Each time I spot clean the cage, or when once a week I give it a full clean, I keep some stained tissue to put in the litter box in hopes of them peeing there. Then new fresh tissue is scattered around the rest of the cage and in the litter. 

When I first got them, it was clear they peed and pooed in the litter box, and occasionally in other areas of the cage but very rarely on the platform they sleep on. Recently, they started gathering all the tissue from around the cage and the litter and putting it where they sleep. I'd move it, and within 5 minutes it would be back. 
So i went online and found that maybe if I put a bath mat or other material on the platform, it will solve the issue. It has not, same behaviour happening. 
I also found out about pee rocks - got some of those. Nothing. 

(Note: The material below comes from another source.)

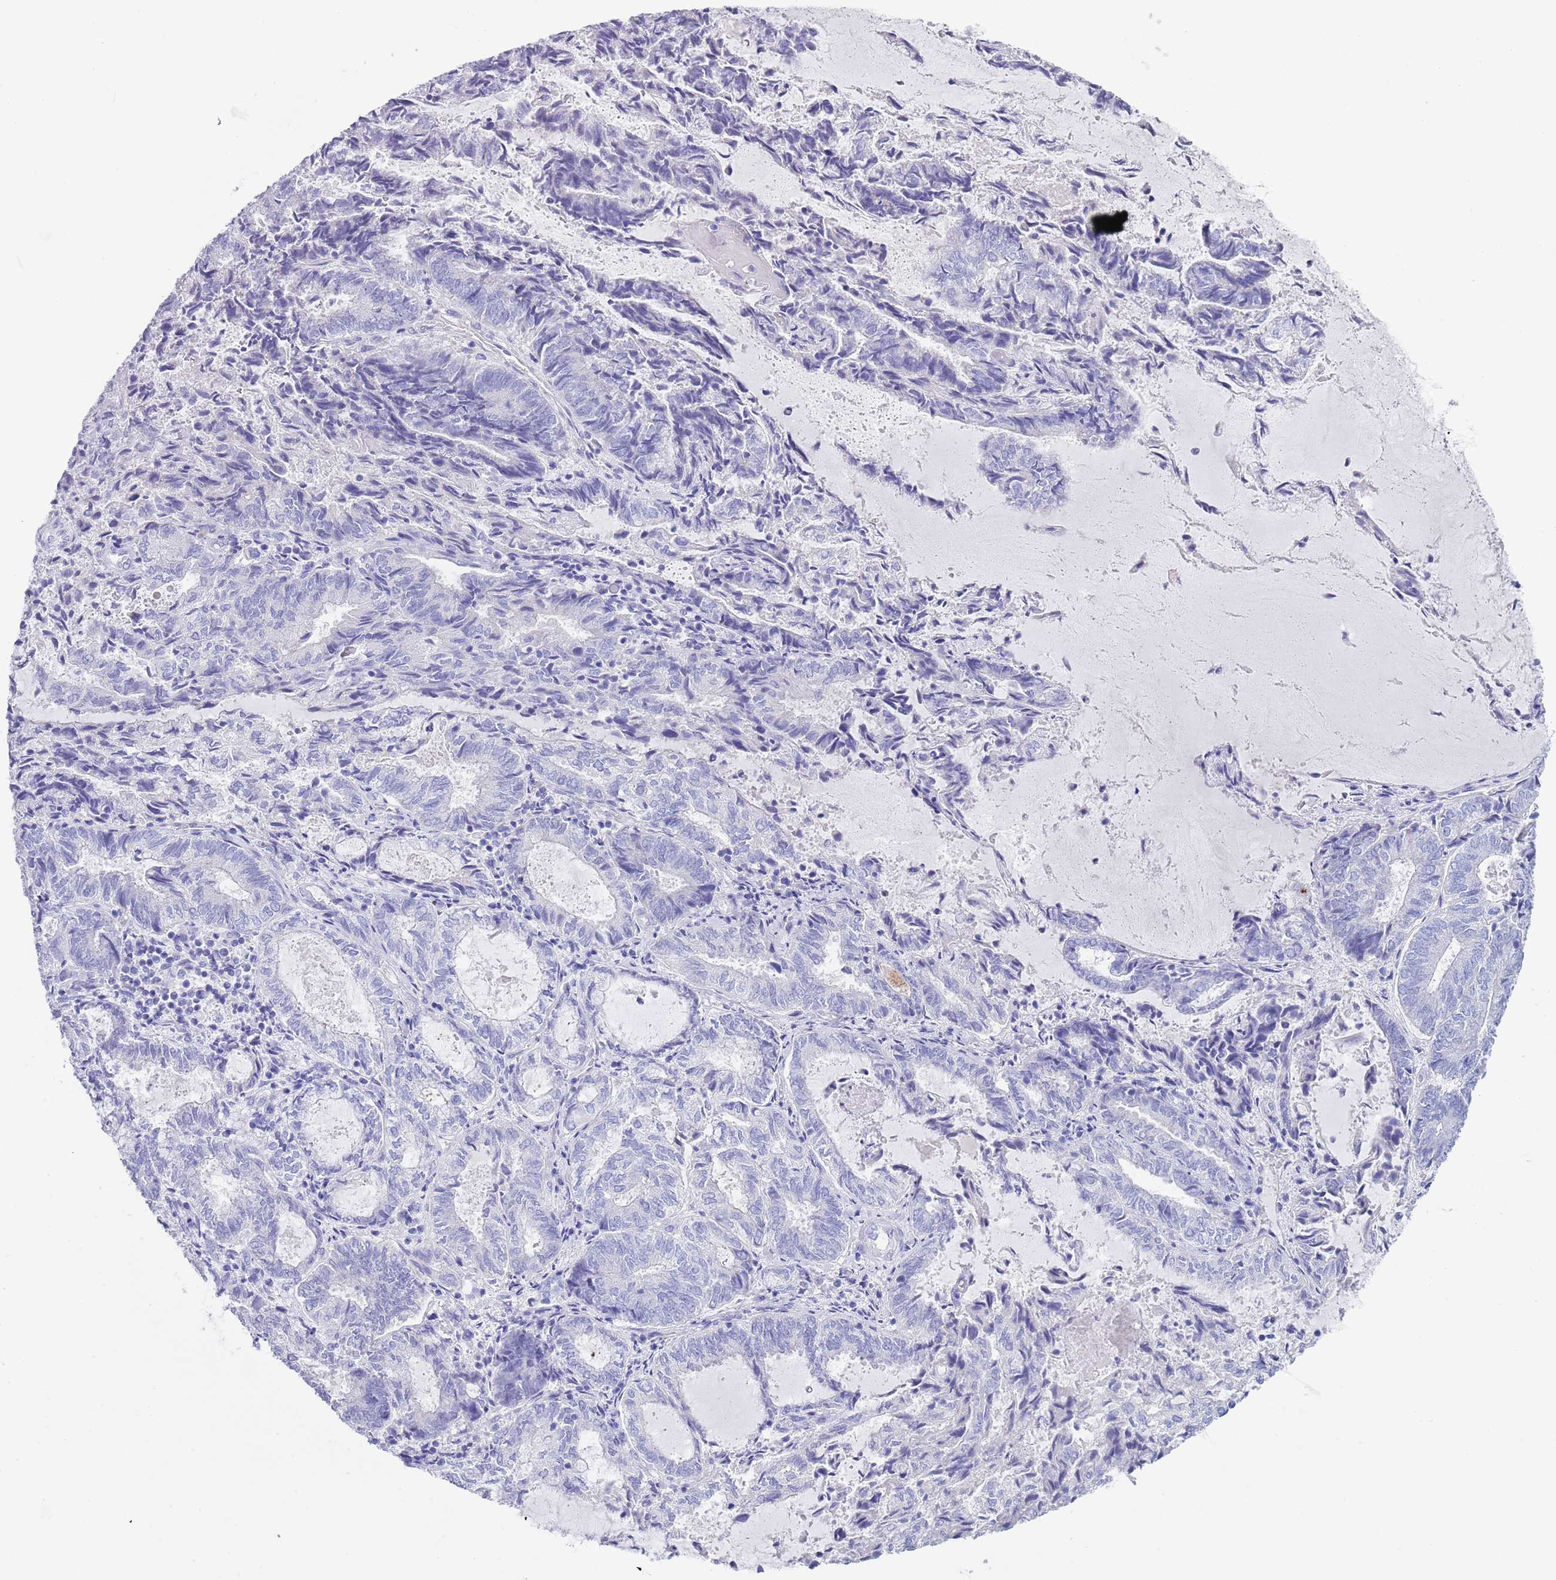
{"staining": {"intensity": "negative", "quantity": "none", "location": "none"}, "tissue": "endometrial cancer", "cell_type": "Tumor cells", "image_type": "cancer", "snomed": [{"axis": "morphology", "description": "Adenocarcinoma, NOS"}, {"axis": "topography", "description": "Endometrium"}], "caption": "There is no significant expression in tumor cells of adenocarcinoma (endometrial). Brightfield microscopy of immunohistochemistry (IHC) stained with DAB (brown) and hematoxylin (blue), captured at high magnification.", "gene": "CPXM2", "patient": {"sex": "female", "age": 80}}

Losing hope as they keep on doing it, and their fur is becoming yellow (both rats are predominantly white), and their 'stinky boys' nickname is becoming increasingly more true - they do stink! 

p.s. just as an extra information - I spot clean the cage every two days or so and do a full clean once a week-ish.


----------



## CorbinDallasMyMan (Feb 24, 2017)

It sounds like you're giving your rats nesting materials (tissue) and then getting annoyed when they're using it as a nesting material 

If your rats want to do something, it's not really worth fighting them over it. If they like using the tissue in their hammocks, that's wonderful! Give them more tissue and paper and other things to nest with. To help keep them cleaner, just swap out the tissues daily.

Rats are gonna pee everywhere. I swap out and wash my boys favorite hammock 2 or 3 times a week.


----------



## Morbius (Mar 10, 2019)

Boy rats are stinky little blorbs, and I would say about half the ones I've adopted like to just sleep in the filth. They just be that way. They'll still clean themselves but I've just taken to cleaning the hammocks and litter a bit more often than the mats or substrate. My current batch of rats is like this. Two boys in particular just go where they sleep.

Advice to try: Make sure your pee rocks are biiiig. I used to try ones the size of my hand, did nothing. Got one little sheet of slate from an aquarium place near me about nine inches by seven and hoo boy do they love peeing on that.

Remove the tissue for fleece scraps or something washable. Try bits of other fabrics, see if they continue. It's worth a shot. 

Try placing cardboard boxes, small ones on the mats and see if they enjoy going there. I had one rat that just really liked going on cardboard.


----------